The principle of pheromonotherapy is pretty simple: use synthetic pheromones to communicate a useful message to a pet displaying a behavior problem. Many behavior problems are the result of fear and anxiety in pets, so using a pheromone with an emotional stabilization function – like the pheromone cats release when they rub their chin on something to distinguish it as “known”. Reduction of feline spraying has been a target of numerous pheromonotheray studies – no doubt because this is a common and extremely aggravating behavior problem for cat owners. Scientists have also evaluated cat pheromones in calming cats during transport, prior to intravenous catheterization, in preventing stress-induced anorexia, and facilitating the peaceful introduction of unsocialized cats.

So…do pheromones work?

There are real barriers to the success of pheromonotherapy. First, animals generally do not communicate by pheromones alone. Usually there would be a multitude of body signals or vocalizations that would accompany (and emphasize) the pheromone message and open up the VNO so that the animal perceives the message.  Secondly, pheromones may “prime” an animal’s emotional state to be receptive to a behavior modification program but it is unlikely that pheromones alone will completely address behavior problems.
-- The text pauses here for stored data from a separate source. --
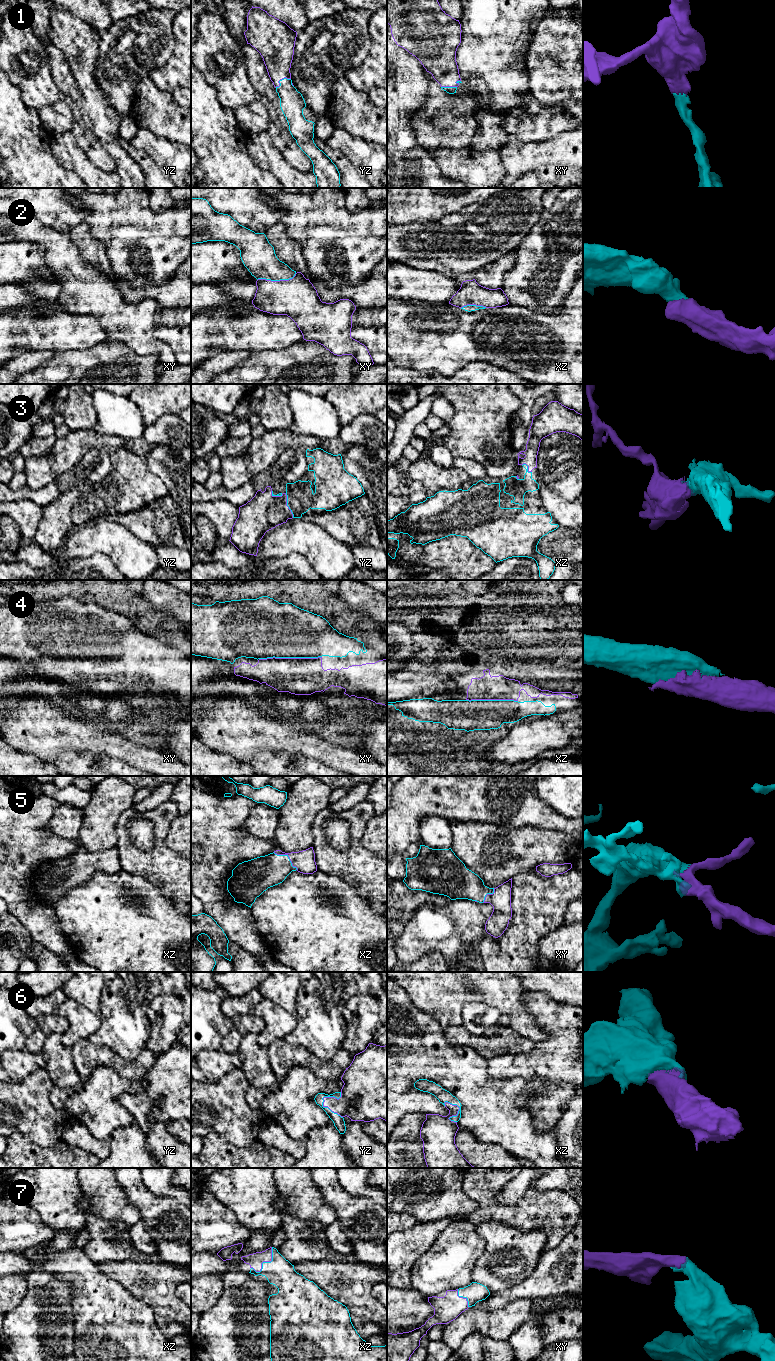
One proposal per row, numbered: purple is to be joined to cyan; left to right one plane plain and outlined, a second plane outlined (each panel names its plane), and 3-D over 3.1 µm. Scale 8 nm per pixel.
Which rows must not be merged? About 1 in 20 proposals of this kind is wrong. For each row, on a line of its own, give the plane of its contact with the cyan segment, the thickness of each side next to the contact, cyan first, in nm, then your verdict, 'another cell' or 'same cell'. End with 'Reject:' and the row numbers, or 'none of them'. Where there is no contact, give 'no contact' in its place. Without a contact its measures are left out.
1: contact in yz; calibres 200 and 280 nm; same cell
2: contact in xy; calibres 280 and 320 nm; same cell
3: contact in yz; calibres 220 and 300 nm; same cell
4: contact in xy; calibres 440 and 300 nm; same cell
5: contact in xz; calibres 260 and 170 nm; same cell
6: contact in yz; calibres 90 and 280 nm; same cell
7: contact in xz; calibres 220 and 120 nm; same cell
Reject: none of them

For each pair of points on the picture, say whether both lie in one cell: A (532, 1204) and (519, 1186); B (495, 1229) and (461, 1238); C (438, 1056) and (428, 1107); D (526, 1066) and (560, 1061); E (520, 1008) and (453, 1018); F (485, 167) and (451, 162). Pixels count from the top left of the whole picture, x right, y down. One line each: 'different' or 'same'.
A: different
B: different
C: same
D: same
E: same
F: same

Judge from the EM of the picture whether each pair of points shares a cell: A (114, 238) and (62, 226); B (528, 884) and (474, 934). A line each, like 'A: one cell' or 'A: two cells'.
A: two cells
B: two cells

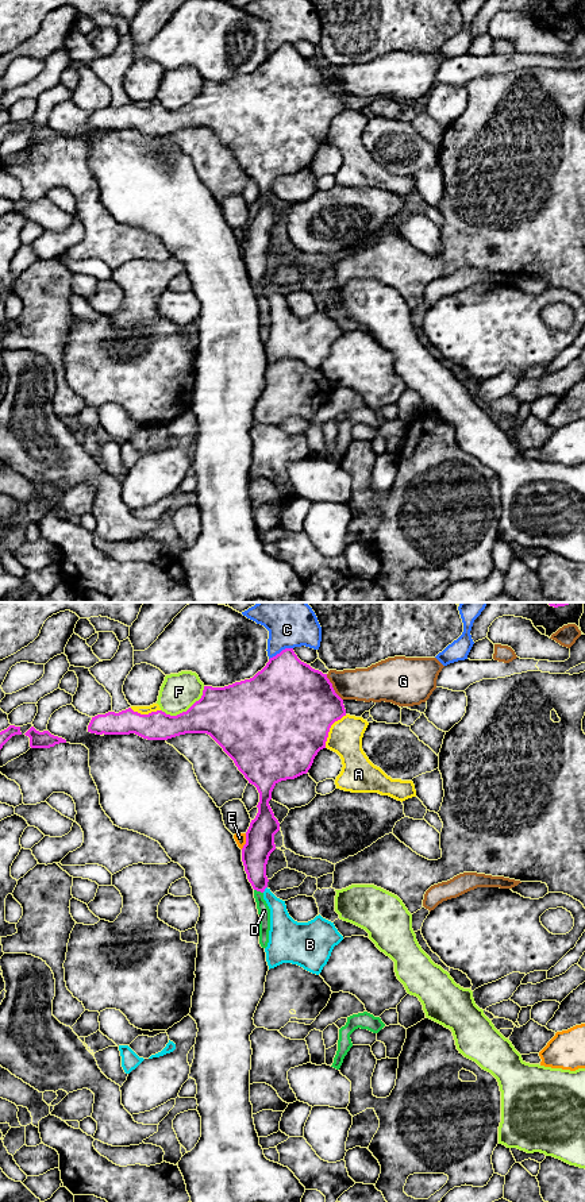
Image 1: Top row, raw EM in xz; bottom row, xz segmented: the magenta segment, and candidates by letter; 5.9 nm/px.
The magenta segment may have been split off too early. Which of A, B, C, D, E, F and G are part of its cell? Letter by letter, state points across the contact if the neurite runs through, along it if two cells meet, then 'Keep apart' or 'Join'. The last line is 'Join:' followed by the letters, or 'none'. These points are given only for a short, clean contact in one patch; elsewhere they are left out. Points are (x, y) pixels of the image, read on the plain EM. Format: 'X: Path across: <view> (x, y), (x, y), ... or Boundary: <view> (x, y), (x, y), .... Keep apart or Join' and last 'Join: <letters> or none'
A: Keep apart
B: Path across: xz (256, 247), (256, 269), (265, 282), (277, 301), (283, 320). Join
C: Keep apart
D: Boundary: xz (254, 284), (262, 288). Keep apart
E: Keep apart
F: Keep apart
G: Keep apart
Join: B

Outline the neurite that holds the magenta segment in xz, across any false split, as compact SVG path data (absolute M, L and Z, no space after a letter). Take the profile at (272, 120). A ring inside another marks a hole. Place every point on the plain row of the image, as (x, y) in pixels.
M285 43L270 53L266 61L253 73L224 82L204 81L203 90L186 107L177 111L162 105L141 109L131 103L119 108L108 107L92 112L88 127L96 130L135 128L147 135L168 135L185 128L207 128L234 155L238 165L259 188L258 208L246 227L242 257L253 284L263 289L270 304L269 338L265 343L270 363L292 358L319 370L331 347L343 331L334 317L320 309L308 317L295 316L285 296L277 293L268 282L266 259L276 244L274 230L280 217L269 200L274 181L286 174L307 169L315 151L323 143L331 120L346 111L343 95L332 78L319 65L301 57L293 43Z

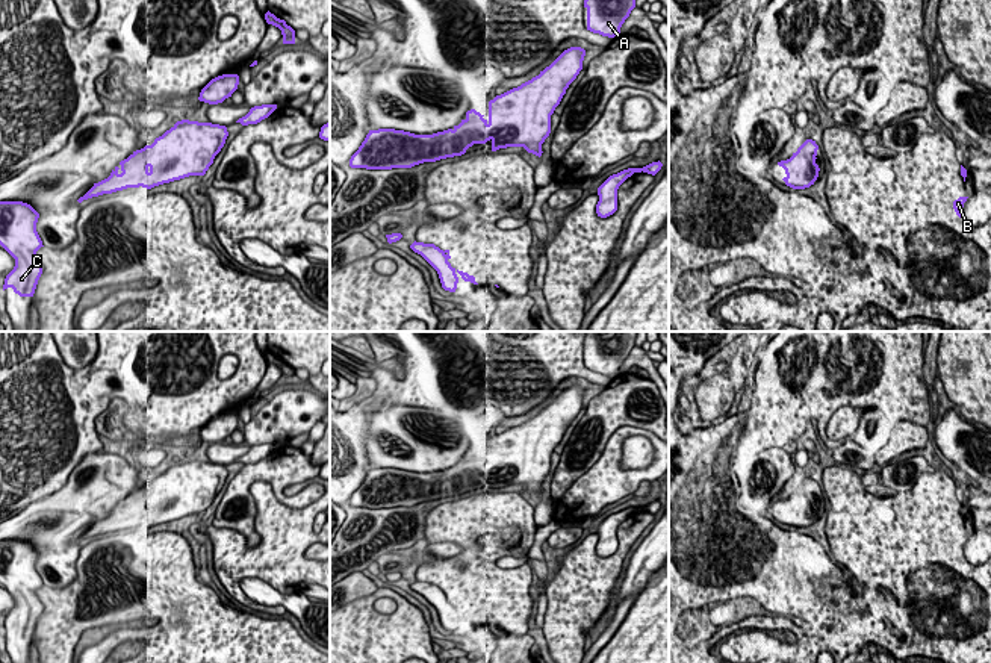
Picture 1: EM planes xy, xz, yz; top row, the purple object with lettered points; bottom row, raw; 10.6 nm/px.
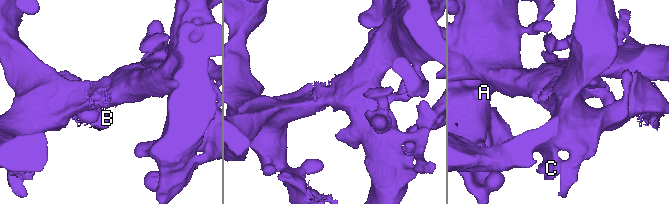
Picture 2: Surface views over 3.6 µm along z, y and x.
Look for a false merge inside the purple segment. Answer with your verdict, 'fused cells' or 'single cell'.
single cell

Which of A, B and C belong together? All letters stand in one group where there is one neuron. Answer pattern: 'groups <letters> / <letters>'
groups A B C

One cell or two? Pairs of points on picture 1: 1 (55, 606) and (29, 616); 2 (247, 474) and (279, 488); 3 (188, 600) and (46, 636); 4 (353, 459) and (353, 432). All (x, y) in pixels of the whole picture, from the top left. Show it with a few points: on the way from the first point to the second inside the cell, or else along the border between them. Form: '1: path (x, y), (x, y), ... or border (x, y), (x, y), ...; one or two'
1: border (43, 585), (37, 591), (41, 615), (31, 644); two
2: path (254, 474), (267, 474), (273, 480); one
3: path (153, 600), (80, 622); one
4: path (353, 453), (353, 438); one

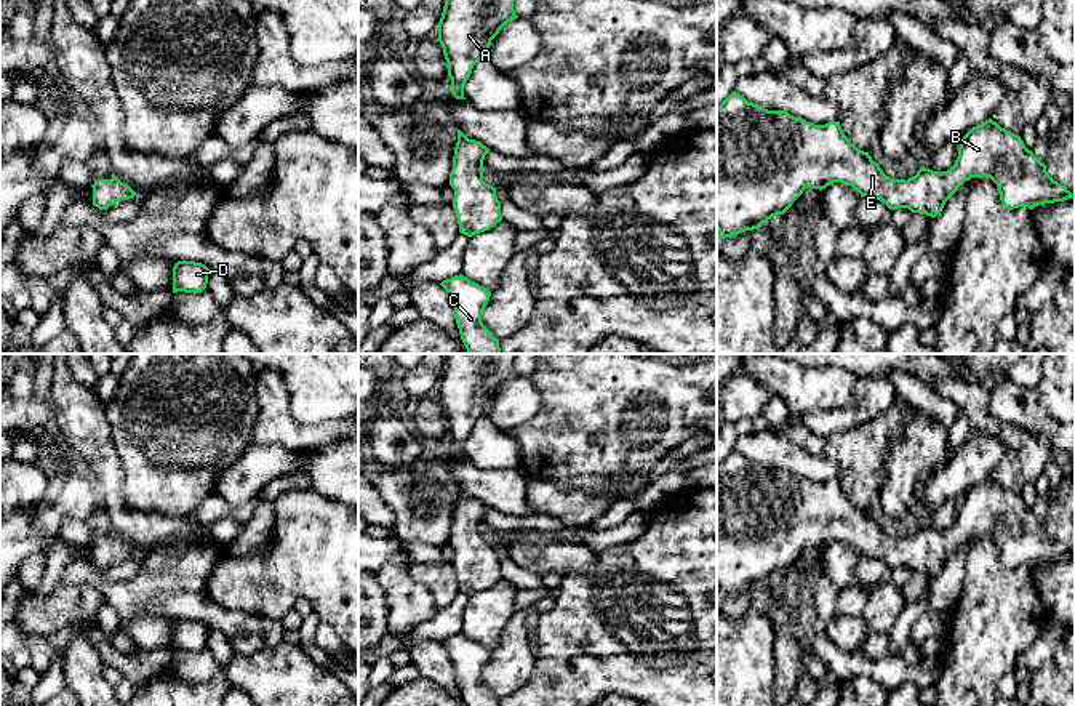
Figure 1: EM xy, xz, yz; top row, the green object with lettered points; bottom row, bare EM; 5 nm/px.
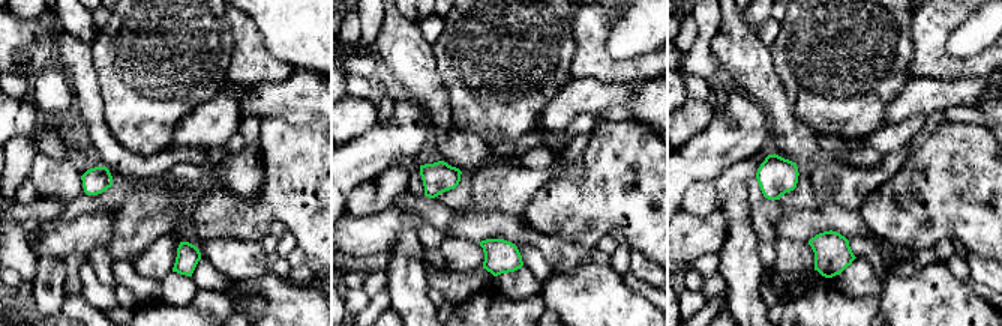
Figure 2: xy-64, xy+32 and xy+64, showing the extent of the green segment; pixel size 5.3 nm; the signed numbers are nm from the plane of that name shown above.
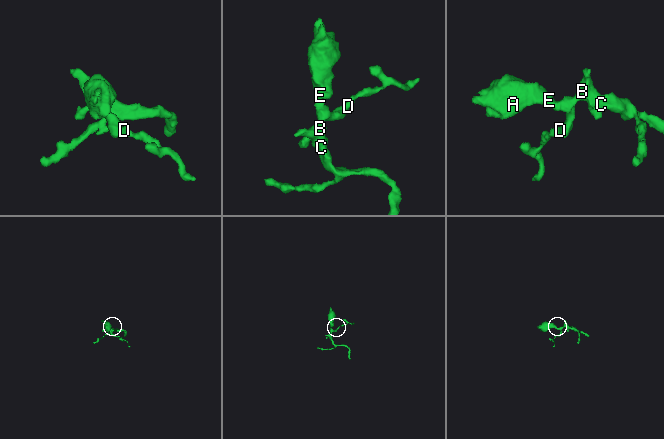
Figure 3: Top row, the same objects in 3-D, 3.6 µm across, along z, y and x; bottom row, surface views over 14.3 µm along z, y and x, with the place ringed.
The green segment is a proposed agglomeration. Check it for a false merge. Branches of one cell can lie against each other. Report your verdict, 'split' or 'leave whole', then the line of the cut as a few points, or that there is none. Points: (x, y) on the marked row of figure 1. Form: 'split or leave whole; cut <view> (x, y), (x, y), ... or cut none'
leave whole; cut none

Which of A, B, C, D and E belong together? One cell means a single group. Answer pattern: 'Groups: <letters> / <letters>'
Groups: A B C D E

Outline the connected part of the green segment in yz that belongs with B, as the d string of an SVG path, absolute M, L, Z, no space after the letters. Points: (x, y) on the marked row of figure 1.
M736 91L717 107L720 240L784 215L808 187L822 191L841 183L889 210L909 208L936 218L965 181L984 176L997 184L1009 210L1075 199L1048 174L1021 136L992 118L961 138L950 170L939 173L920 166L905 181L886 176L869 152L845 136L840 122L814 125L749 102Z

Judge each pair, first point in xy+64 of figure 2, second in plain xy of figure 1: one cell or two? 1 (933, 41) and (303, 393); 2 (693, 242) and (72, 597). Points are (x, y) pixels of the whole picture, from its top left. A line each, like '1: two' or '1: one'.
1: two
2: one

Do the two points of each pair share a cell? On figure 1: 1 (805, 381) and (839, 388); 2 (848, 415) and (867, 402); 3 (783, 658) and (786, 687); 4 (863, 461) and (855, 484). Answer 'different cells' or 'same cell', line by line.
1: same cell
2: same cell
3: same cell
4: same cell

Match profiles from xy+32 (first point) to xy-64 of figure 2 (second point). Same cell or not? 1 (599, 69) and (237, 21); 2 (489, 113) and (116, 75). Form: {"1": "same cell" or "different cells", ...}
{"1": "same cell", "2": "same cell"}

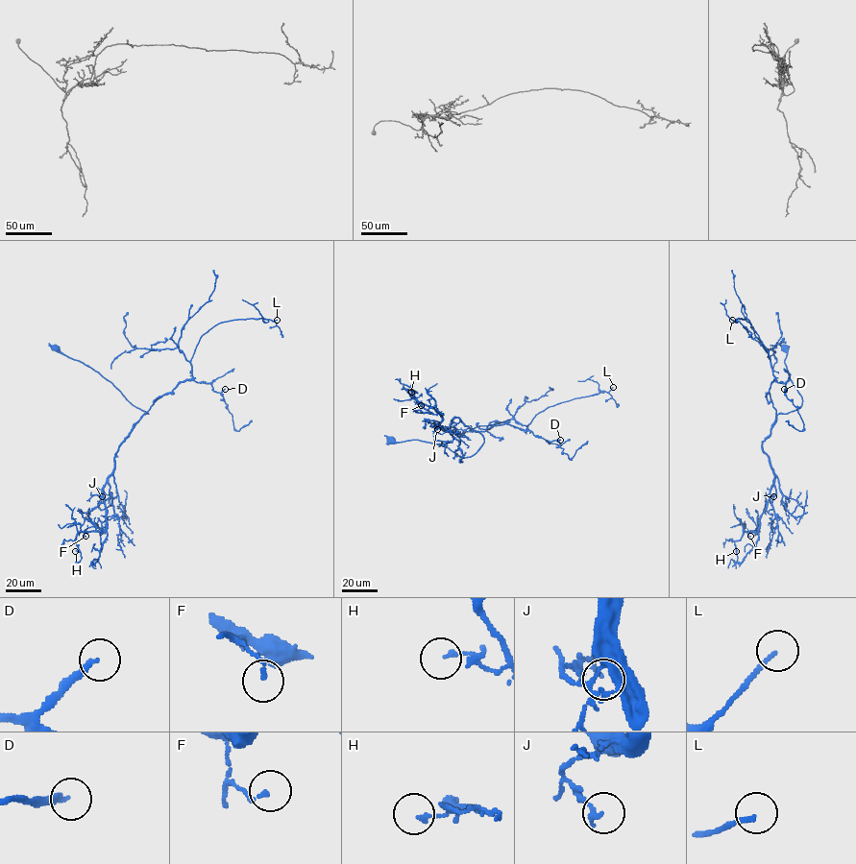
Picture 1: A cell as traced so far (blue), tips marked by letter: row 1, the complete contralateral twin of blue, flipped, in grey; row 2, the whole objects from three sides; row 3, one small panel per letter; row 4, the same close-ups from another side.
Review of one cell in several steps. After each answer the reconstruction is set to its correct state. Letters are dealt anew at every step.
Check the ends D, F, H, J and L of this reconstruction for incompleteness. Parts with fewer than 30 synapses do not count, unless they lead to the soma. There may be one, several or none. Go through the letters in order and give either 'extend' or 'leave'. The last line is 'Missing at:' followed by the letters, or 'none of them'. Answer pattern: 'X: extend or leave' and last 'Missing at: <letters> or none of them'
D: extend
F: leave
H: leave
J: leave
L: extend
Missing at: D, L

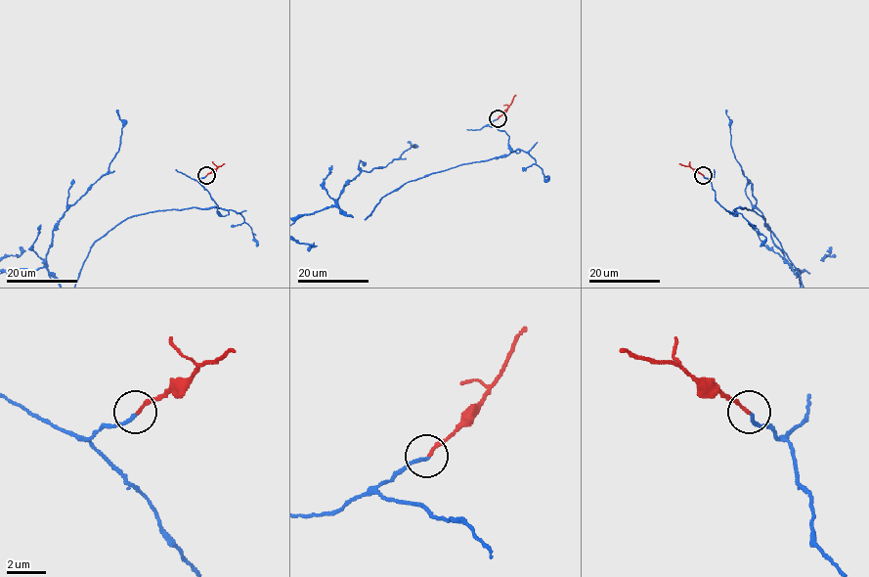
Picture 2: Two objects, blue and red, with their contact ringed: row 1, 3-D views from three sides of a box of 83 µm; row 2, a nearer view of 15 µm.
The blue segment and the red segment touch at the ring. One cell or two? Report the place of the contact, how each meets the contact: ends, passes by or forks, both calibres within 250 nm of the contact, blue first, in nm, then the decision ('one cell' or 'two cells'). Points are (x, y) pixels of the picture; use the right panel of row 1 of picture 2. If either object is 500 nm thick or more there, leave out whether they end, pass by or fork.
at (703, 175); blue ends there; red ends there; 170 nm thick on the blue side, 160 nm on the other; one cell

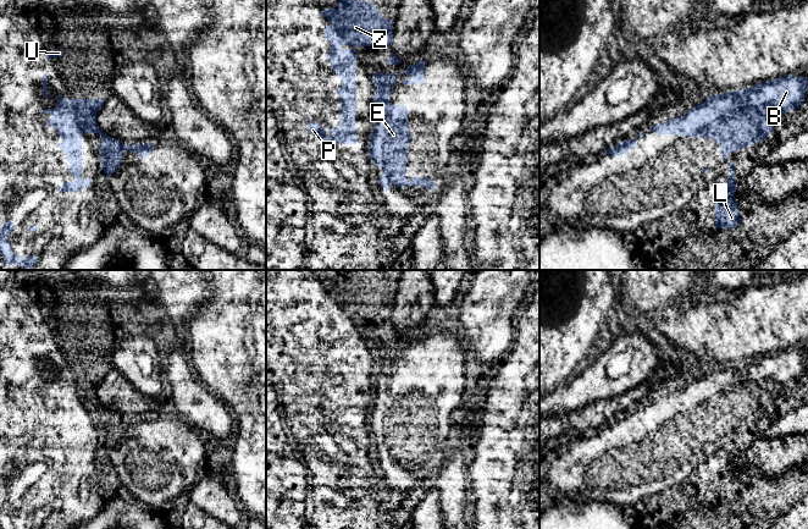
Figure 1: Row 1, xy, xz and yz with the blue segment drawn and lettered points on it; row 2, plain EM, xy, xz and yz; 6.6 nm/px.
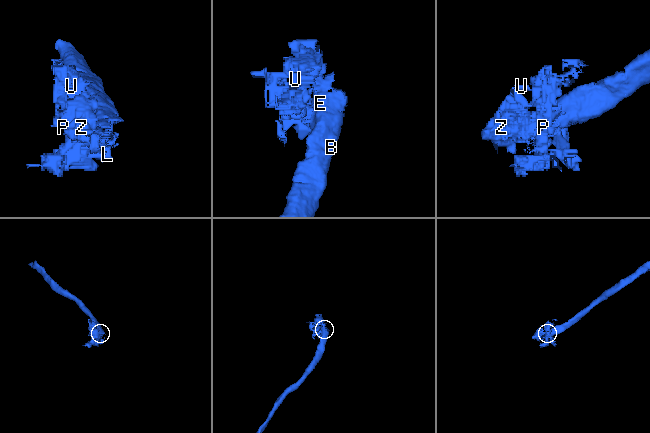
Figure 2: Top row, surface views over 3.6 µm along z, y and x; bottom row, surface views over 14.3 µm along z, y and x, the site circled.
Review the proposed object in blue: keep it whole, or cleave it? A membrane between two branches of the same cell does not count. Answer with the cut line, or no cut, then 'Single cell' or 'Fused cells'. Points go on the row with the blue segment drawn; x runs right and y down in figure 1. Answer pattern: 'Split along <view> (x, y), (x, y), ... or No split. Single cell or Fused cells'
No split. Single cell

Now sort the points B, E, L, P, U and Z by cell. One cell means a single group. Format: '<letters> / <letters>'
B E L P U Z

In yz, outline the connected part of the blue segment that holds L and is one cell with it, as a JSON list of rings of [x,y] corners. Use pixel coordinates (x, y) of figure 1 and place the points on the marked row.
[[[730,162],[729,178],[715,188],[715,227],[737,228],[737,224],[743,221],[737,210],[737,203],[732,199],[737,181],[735,178],[735,164]]]

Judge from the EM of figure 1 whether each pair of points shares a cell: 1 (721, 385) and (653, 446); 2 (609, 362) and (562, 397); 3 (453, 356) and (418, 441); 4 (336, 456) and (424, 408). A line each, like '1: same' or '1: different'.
1: same
2: same
3: same
4: different

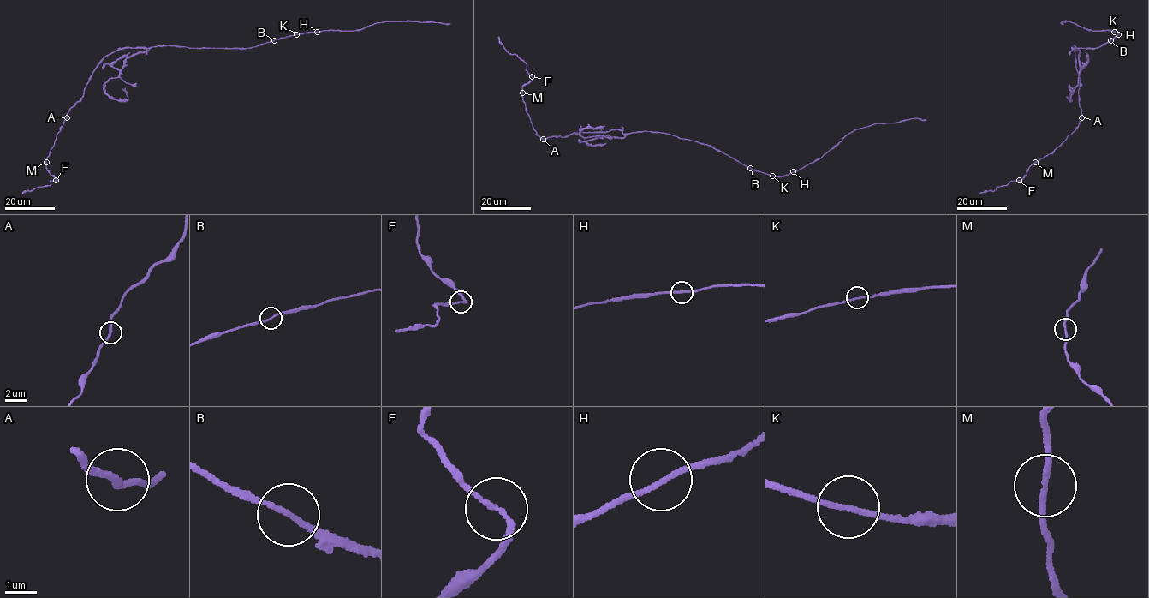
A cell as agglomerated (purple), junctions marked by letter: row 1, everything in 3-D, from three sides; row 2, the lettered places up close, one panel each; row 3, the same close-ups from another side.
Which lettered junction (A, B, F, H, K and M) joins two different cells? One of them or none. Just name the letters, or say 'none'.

Thus the importance of the scientific evaluation of pheromonotherapy! All of the studies that I read about the use of pheromones for emotional stabilization, i.e. for behavior problems like urine marking, inter-act aggression, transport-induced stress, stress-induced anorexia (see Sources below), were all suggestive of a positive effect. The general consensus is that the longer pheromones were used (4+ weeks), the better the effect. Additionally, many cats maintained improved behavior after pheromones were removed.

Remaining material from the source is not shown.